There is a moment when Doug, his work over, stands alone in the center of the field, flipping the ball in the air, catching it, flipping it up again. The next day he will leave for Long Island and another camp for high school kids, then it will be time for the Patriots. He walks to the sidelines, and before disappearing down the tunnel beneath the stands, looks back at the field at Mucci and all the kids whose games stretch ahead of them forever. A short time before, we’d been talking about football and fun and how seldom you hear the word fun spoken by N.F.L. professionals.

“Last year,” he said, “I went into camp a week early with the rookies and free agents. And we scrimmaged the Washington Redskins. By the end of that week, they believed in me so much. See, all of a sudden I had a group of young guys who rallied behind me. It was just different in the huddle. I’d go out on the field anytime with them. I mean, it would be great.”

Once Doug Flutie made everyone remember the dancing days of childhood when miracles happened every day on every playground. I told Jack Bicknell this and that Doug seemed the counterpoint to the technocrats and computers, a free spirit thumbing his nose at everyone who said, “No, you can’t.”

“They’re winning now,” Bicknell said. “The computers are winning.”
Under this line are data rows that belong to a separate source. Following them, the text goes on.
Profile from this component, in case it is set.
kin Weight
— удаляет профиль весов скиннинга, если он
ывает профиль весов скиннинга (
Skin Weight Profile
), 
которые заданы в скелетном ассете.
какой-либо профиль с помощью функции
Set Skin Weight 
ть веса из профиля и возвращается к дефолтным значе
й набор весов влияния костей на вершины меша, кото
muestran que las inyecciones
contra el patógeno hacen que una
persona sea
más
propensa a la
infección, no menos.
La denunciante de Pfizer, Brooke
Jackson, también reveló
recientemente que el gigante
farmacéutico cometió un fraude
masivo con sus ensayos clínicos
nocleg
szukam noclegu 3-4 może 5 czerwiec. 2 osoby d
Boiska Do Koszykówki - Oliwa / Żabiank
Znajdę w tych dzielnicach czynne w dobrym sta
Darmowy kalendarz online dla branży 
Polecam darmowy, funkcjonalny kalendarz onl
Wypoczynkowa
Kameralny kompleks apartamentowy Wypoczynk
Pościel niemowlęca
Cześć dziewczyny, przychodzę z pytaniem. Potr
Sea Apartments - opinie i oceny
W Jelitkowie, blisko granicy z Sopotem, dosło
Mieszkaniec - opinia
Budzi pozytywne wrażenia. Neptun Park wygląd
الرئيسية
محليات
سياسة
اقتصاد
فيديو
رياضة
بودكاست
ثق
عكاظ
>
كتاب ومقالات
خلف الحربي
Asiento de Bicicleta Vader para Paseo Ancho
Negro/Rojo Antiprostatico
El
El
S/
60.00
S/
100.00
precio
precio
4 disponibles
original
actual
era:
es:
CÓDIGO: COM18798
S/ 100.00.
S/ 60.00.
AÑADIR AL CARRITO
Maybe. Maybe when you read this Doug will have been traded or suffered an injury. Or perhaps he will merely be the man in waiting. “Any story on Doug has got to be open-ended,” Dick Flutie said. “The saga continues.” Better than anyone, he knows what a computer cannot calculate, that once there was a 13-year-old boy who, on the eve of moving from Florida to Massachusetts, took care of a nagging piece of unfinished business. “I was second trumpet in the school band,” said Doug. “I challenged the first trumpet for his chair. We were leaving the next day. It didn’t mean anything. But I beat him.”